=== Source text ===
[Start of section]
Warning: I don’t buy the above except for making approx arguments about the value of X vs Y. So I might use “d= 0.35” to dispense with tiny differences in results.

Non-parametric stats

Scott-Knott:

Many statistical methods (e.g. t-test, Tukey, Duncan, Newman-Keuls procedures) suffer from have overlapping problems. - By overlapping we mean the possibility of one or more sample to be classified in more than one group. - In fact, as the number of samples increase, so to does the the number of overlaps, which makes it hard to distinguish the real groups to which the means should belong. - The Scott-Knott method ³ does not have this problem, what is often cited as a very good quality of this procedure.

Scott-Kott is a recursive clustering procedure that - sorts the samples - divided them on the largest expected difference in the mean before and after division - then recuses on each half, but only if the two halfs are statistically different

The halves are picked to maximize:

\[ E(\Delta) = \frac{|l_1|}{|l|}abs(E({l_1}) - E({l}))^2 + \frac{|l_2|}{|l|}abs(E({l_2}) - E({l}))^2\]

(here \(|l_1|\) means the size of list \(l_1\))

For example, support I had four samples labelled x1,x2… etc

def some1(n=5):
  report([ SOME([0.34, 0.49 ,0.51, 0.6]*n,   txt="x1"),
        SOME([0.6  ,0.7 , 0.8 , 0.89]*n,  txt="x2"),
        SOME([0.09 ,0.22, 0.28 , 0.5]*n, txt="x3"),
        SOME([0.6  ,0.7,  0.8 , 0.9]*n,   txt="x4"),
        SOME([0.1  ,0.2,  0.3 , 0.4]*n,   txt="x5")])

some1()
[End of section]
=== Listed entries ===
[Start of section]
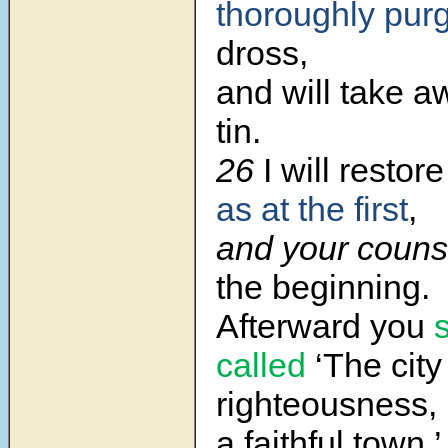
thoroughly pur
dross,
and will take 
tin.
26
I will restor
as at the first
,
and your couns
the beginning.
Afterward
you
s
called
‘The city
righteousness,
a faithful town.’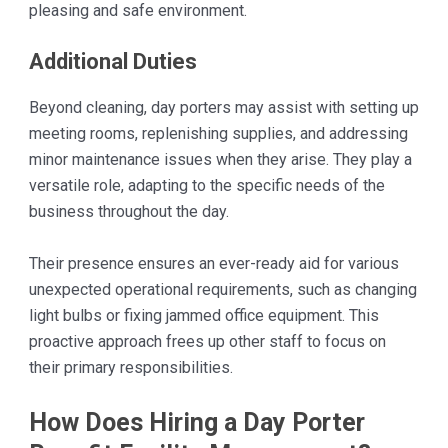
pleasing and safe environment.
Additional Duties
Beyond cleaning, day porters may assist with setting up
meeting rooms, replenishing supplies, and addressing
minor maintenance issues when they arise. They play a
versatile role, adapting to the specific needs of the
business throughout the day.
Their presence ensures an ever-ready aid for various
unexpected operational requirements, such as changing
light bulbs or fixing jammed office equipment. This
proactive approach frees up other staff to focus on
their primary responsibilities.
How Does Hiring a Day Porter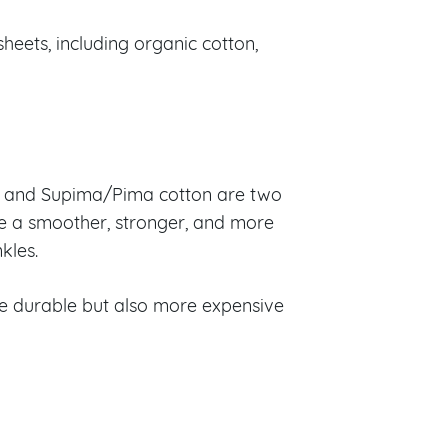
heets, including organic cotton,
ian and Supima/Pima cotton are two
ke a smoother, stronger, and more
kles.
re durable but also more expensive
[End of section]
=== What you will do ===
1. In the Scott-Knott text, under what condition does the procedure recurse on each half?
2. Transcribe the Scott-Knott text from "The halves are" up to and including "of list \(l_1\))".

=== Response list ===
1. Only if the two halves are statistically different.

2.
The halves are picked to maximize:

\[ E(\Delta) = \frac{|l_1|}{|l|}abs(E({l_1}) - E({l}))^2 + \frac{|l_2|}{|l|}abs(E({l_2}) - E({l}))^2\]

(here \(|l_1|\) means the size of list \(l_1\))